The sleepy Atlantic port of Essaouira is a huddle of whitewashed cubes, trimmed in Mediterranean blue, an arresting yet restful combination and reward enough for the two-hour journey from bustling Marrakech.

This was once the city of purple, as the dyes for the imperial robes of Rome were extracted from shellfish harvested on the rocky islands offshore.

From Phoenician times the city they called Mogador was the sea port for Timbuktu, trading European goods for gold, salt, ostrich feathers and slaves from Black Africa. Privateers such as Sir Francis Drake called by uninvited, until an 18th-century sultan commissioned a French architect to lay out a fortified city of rectangular avenues protected by imposing ramparts.

Even so, Bedouin raiders continued to swoop in from the desert, carrying off the merchants' wives for ransom.

These days the only event on a sleepy afternoon in Essaouira is the landing of the fishermen's catch. The flapping fins and fillets feast the eyes and stomachs of a growing number of tourists, typically well-heeled European couples. The underclass of touts and self-styled guides which plagues busier parts of Morocco has, thankfully, not yet appeared.

Stimulated by the influx, skilled hands create carvings of amber-coloured thuya, a native wood full of whorls and knots, from which emerge finely finished serving trays, jewel boxes, coffee tables, semi-abstract figurines and chessboards inlaid with bone.

The peeling blue doorways of the medina, the old city, are often enclosed within a lemon yellow arch or frame. A cumbersome padlock or bar, suitably rusty, often completes the picture.

Fine old villas or riads are being rescued from damp and decay by new owners who appreciate their potential as townhouses or boutique hotels.

In the Hotel Dar el Qdima, built around 1910, my immaculate room with private facilities cost 250 Dirhams or around $50. Amid the canyon-like lanes nearby, Casa di Carlo offered Mediterranean-style holiday apartments in another elegantly restored house. At mid-range restaurants such as Laayoune in Rue Hajjali, a tagine stew flavoured with cumin, almonds and prunes provides a welcome alternative to the traditional grilled mutton of provincial Morocco.
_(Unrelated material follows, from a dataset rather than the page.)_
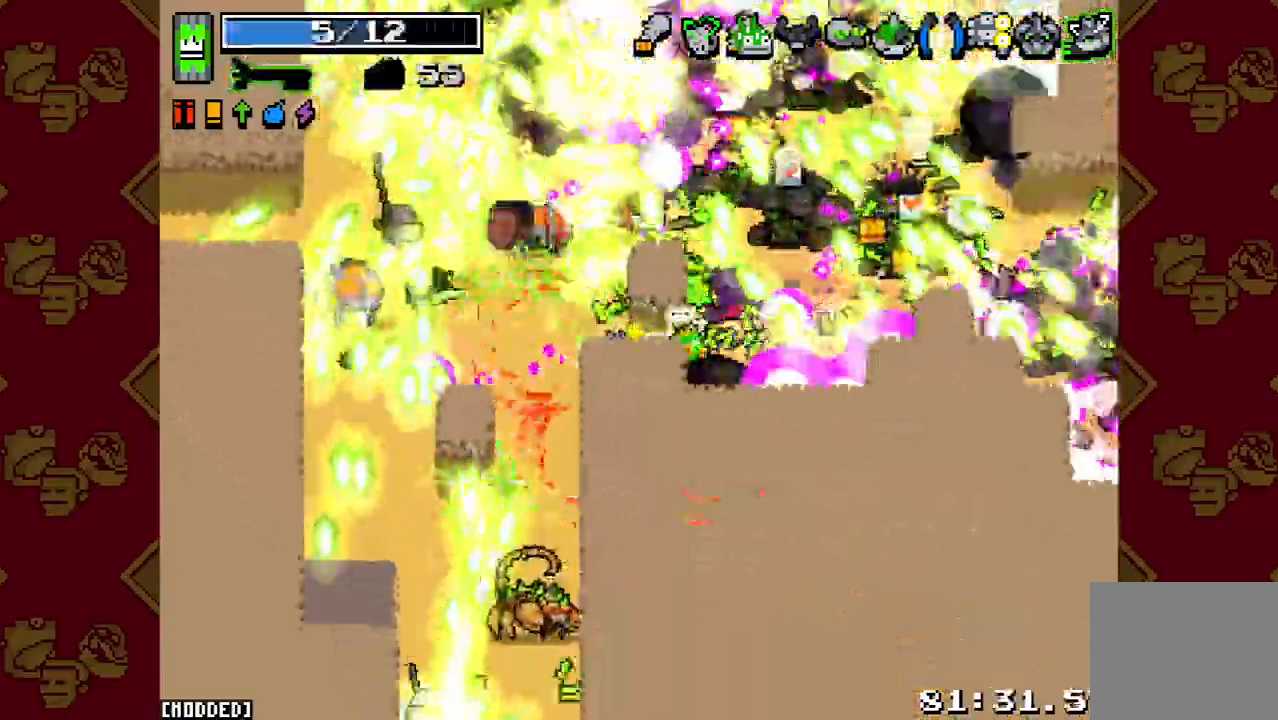
{"buttons": ["R2"], "left_stick": "down-right", "right_stick": "up", "button_events": [[100, "R2", "down"], [200, "R2", "up"], [267, "R2", "down"], [367, "R2", "up"], [467, "R2", "down"]]}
In the cafes of the Place Moulay Hassan many an afternoon is dissipated in a blur of sweet mint teas or espresso coffees.

Out on the pier, simple, open-air bistros serve up grilled John Dory, tuna, scampi and calamari, while metres away, fishermen tip their catches on to the quay, triggering vigorous haggling. The men cleaning the catch are almost enveloped by clouds of wheeling and squealing gulls, while scrawny cats crouch in readiness.

Beyond the imposing 18th-century Porte de la Marine, windswept sandy beaches provide perfect playing fields for scratch games of soccer. Windsurfers ride the breakers rolling steadily in off the Atlantic.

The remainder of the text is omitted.